§ **WHAT IS REQUIRED**
Reproduce the text that comes with each of the items below word for word, and leave the pictures out.

§ **DATA**
•••••
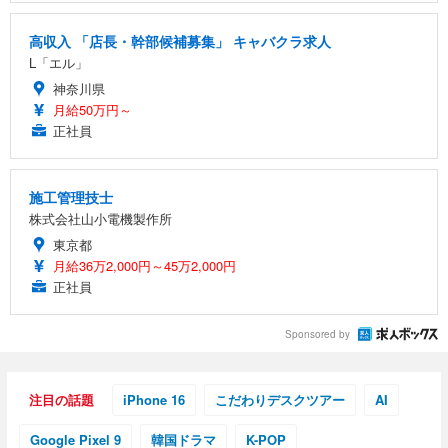
高収入 「店長・幹部候補募集」 キャバクラ求人
L「エル」
神奈川県
月給50万円～
正社員
施工管理技士
株式会社山小電機製作所
東京都
月給36万2,000円～45万2,000円
正社員
Sponsored by
注目の話題
iPhone 16
こだわりデスクツアー
AI
Google Pixel 9
韓国ドラマ
K-POP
•••••
§ **YOUR SOLUTION**
高収入 「店長・幹部候補募集」 キャバクラ求人
L「エル」
神奈川県
月給50万円～
正社員
施工管理技士
株式会社山小電機製作所
東京都
月給36万2,000円～45万2,000円
正社員
Sponsored by
注目の話題
iPhone 16
こだわりデスクツアー
AI
Google Pixel 9
韓国ドラマ
K-POP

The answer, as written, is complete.